The Barlow will kick off its Thursday night street fair series next week, coinciding with the Sebastopol Kiwanis 3rd of July celebration. The fair wll be on McKinley Avenue and feature music, food and plenty of entertainment for people of all ages. Pictured is a scene from last November’s grand opening party, which brought thousands of people to The Barlow.

Home to Taylor Maid Farms Coffee Bar and Roastery, Zazu Kitchen and Farm, Woodfour Brewing Company, Sub Zero Ice Cream and Yogurt and many other businesses, The Barlow is Sebastopol’s newest hub of activity, and it’s about to get a little busier when the complex begins hosting a weekly street fair starting July 3.

The event is designed to be a community celebration attracting people all ages and will run weekly on Thursday evenings through Oct. 30 from 4 to 8 p.m. In addition to the dozens of businesses that call the 12.5-acre complex home, the street Fair will feature a variety of local food and artisan vendors, live music and entertainment.

“After an overwhelmingly positive response from our Grand Opening street fair event in November, it was clear that this is what the community wants; a place to come, spend time together and have fun, and this is what the Barlow and the street fair are all about,” said Barney Aldrige, founder of The Barlow. “So we made some calls and invited some of the best food and artisan vendors from the North Bay to join us for a fun, weekly celebration.”

Located on the corner of Highway 12 and Morris Streets, The Barlow street fair will take place on McKinley Street in the heart of The Barlow complex. The event will kick off on July 3 with a live performance by Onye and The Messengers, an international Afro jazz band, playing an electrifying blend of influences ranging from Afro beat, reggae, funk, jazz and world music.

Other local musicians will also be playing acoustically on the street weekly and the event is designed for people of all ages to enjoy. There will be bounce houses for the kids and about 35 vendors plan to participate. Twelve of those will be mobile food vendors featuring everything from Indian and Southern Barbeque to snow cones.

“I love to eat and I’m excited about all the good food, but I’m most excited to see something happening on Thursday night,” said Ava Warren, The Barlow assistant property manager. “People all in one place enjoying each other.”

Organizers are hoping for a good crowd to turn out, but at this point have no idea what to expect.

Taylor Maid plans to have a big presence at the street fair.
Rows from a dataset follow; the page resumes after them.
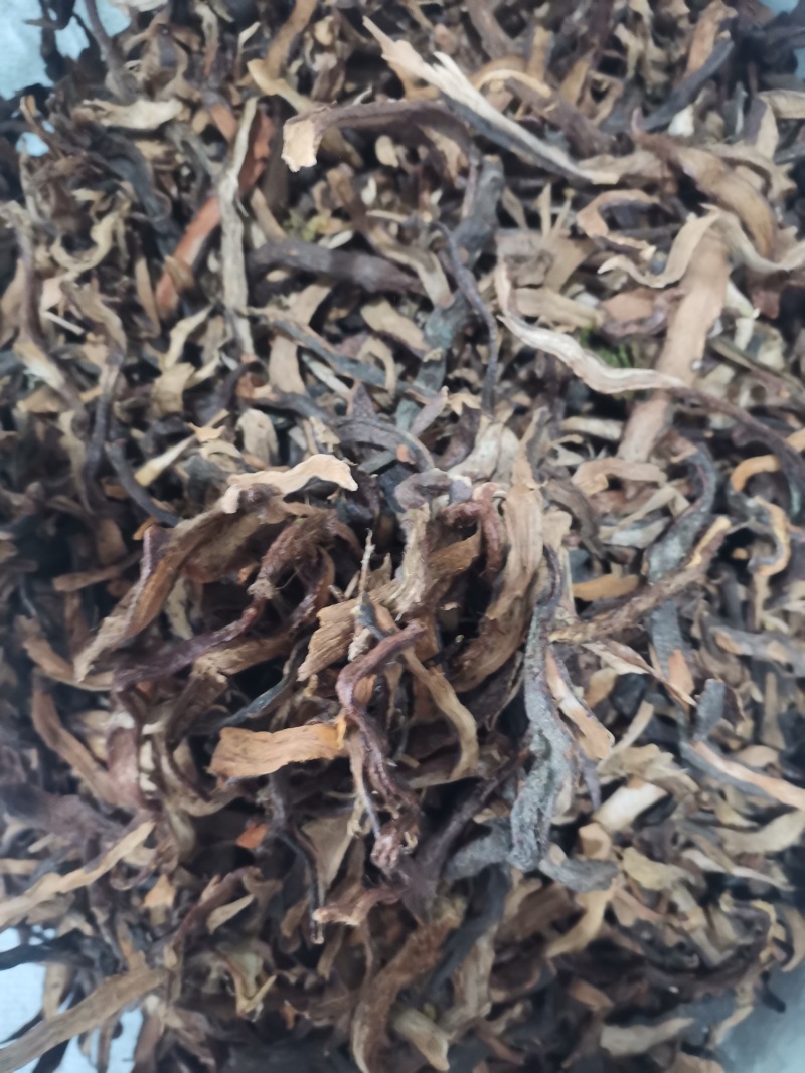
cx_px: 402
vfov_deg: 67.3
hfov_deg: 53.1
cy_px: 536
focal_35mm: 26
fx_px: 806
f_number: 1.8
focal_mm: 5.5
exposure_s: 1/20
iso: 800
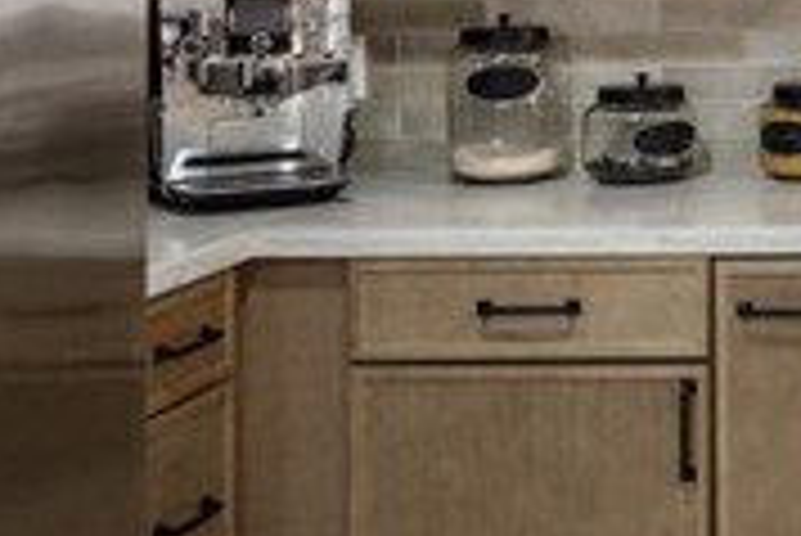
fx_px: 2049
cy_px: -146
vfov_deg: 14.3
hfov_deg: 19.3
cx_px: 1206
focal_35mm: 92
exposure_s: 1/13
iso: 1000
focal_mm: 16
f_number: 9
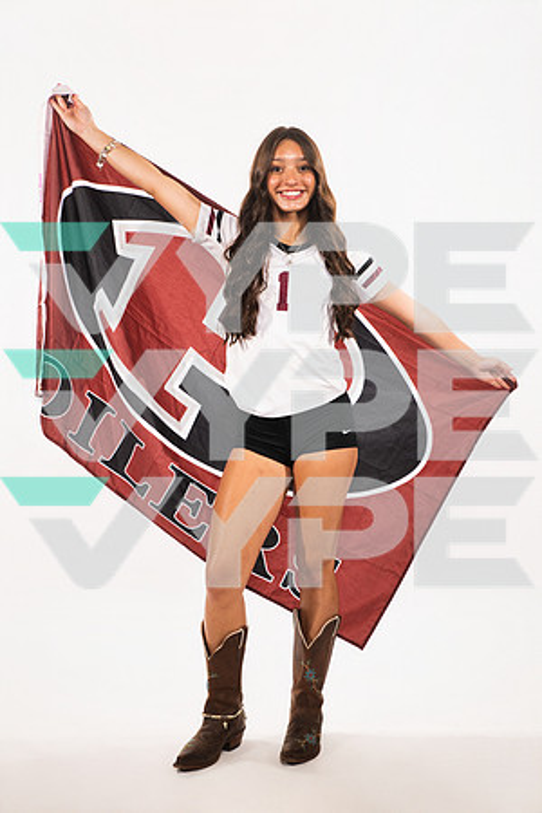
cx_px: 271
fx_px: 1174
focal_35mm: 52
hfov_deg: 26.0
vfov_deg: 38.2
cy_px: 406
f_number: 7.1
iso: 500
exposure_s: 1/320
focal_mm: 52
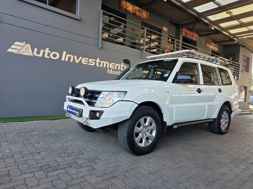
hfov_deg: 73.9
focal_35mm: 23
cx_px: 126
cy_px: 94
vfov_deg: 58.9
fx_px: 168
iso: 64
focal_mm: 6.25
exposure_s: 1/180
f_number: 1.7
“I think we’ve been an anchor business in The Barlow, and it is important to us to have that reflected,” said Louie Poore, marketing director for Taylor Maid Farms Organic Coffee.

The coffee bar and roastery located on McKinley Street is known to draw a crowd at all hours of the day. Handcrafted espresso-based beverages, free Wi-Fi, and indoor and outdoor community seating, as well as the sale of bulk coffee in recyclable and reusable packaging, keeps people coming back for more.
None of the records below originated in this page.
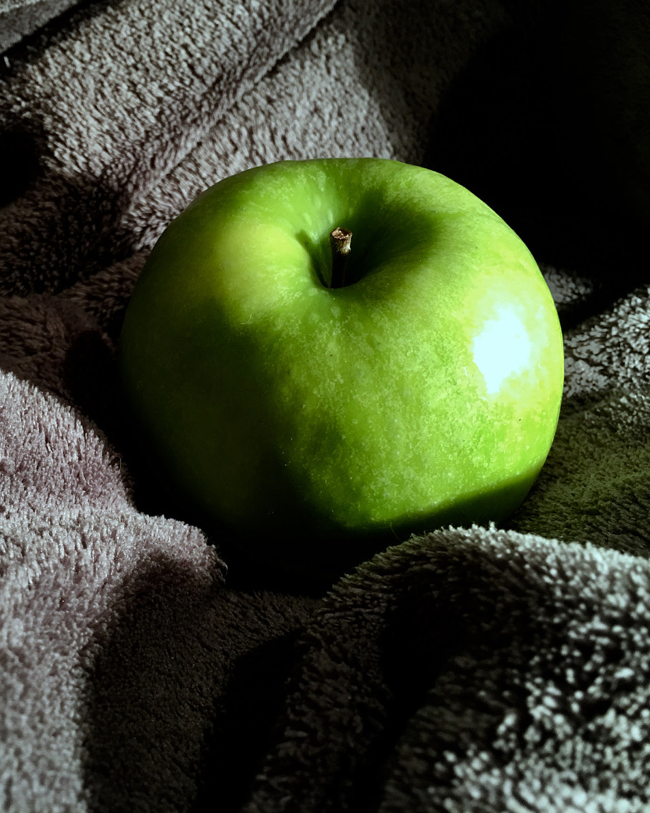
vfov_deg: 47.9
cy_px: 406
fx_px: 914
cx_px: 163
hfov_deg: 38.2
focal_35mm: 38
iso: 64
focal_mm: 4.15
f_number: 2.2
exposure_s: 1/17
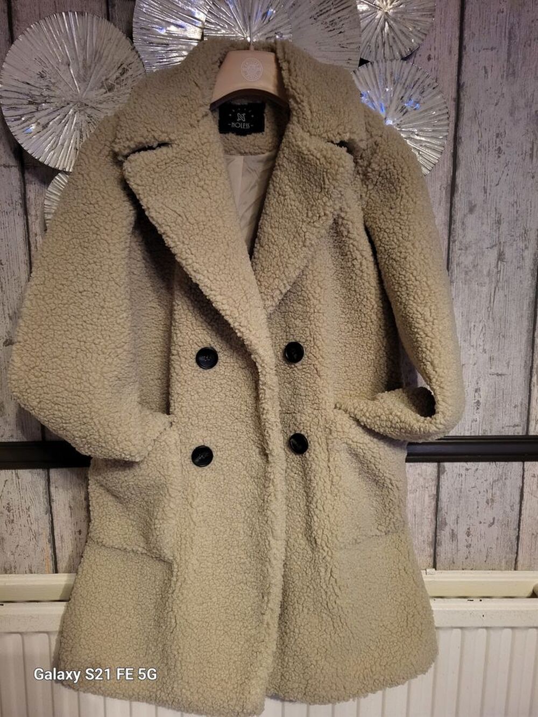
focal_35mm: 26
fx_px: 539
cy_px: 358
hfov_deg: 53.1
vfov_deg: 67.3
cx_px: 269
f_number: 1.8
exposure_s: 1/25
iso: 500
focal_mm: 5.4
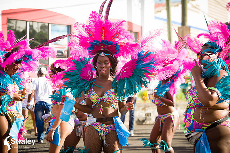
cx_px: 115
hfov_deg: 18.6
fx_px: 702
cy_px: 76
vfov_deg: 12.4
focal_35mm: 110
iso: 100
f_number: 5.6
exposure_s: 1/200
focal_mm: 110
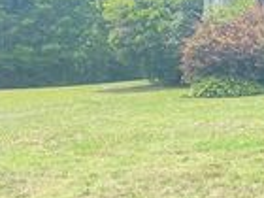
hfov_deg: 17.6
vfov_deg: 15.8
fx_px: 709
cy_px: 58
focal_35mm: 93
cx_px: 454
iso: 32
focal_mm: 4.25
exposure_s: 1/1484
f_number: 1.8
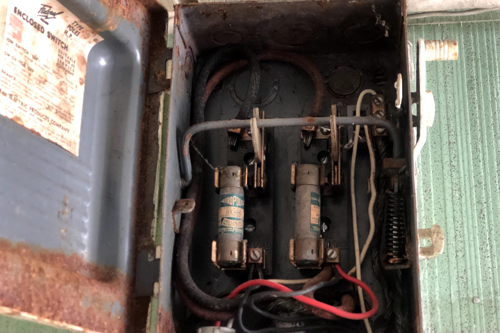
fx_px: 833
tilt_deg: +18.8
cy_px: 161
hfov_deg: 33.4
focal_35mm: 60
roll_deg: -1.5
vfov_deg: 22.6
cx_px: 251
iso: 500
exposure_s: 1/60
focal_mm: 6.6
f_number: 2.8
Although The Barlow is already home to Taylor Maid, the business will participate in “the marketplace” that night, with not only a booth, but also a cold-brew tricycle, making its rounds. The new wheels were acquired with the street fair in mind.

“We are always looking for new and exciting ways to present our coffee,” said Poore. Equipped with a box built in front that holds a keg, the cold coffee will be served “on tap,” a first for Taylor Maid, who has yet to put the tricycle to work.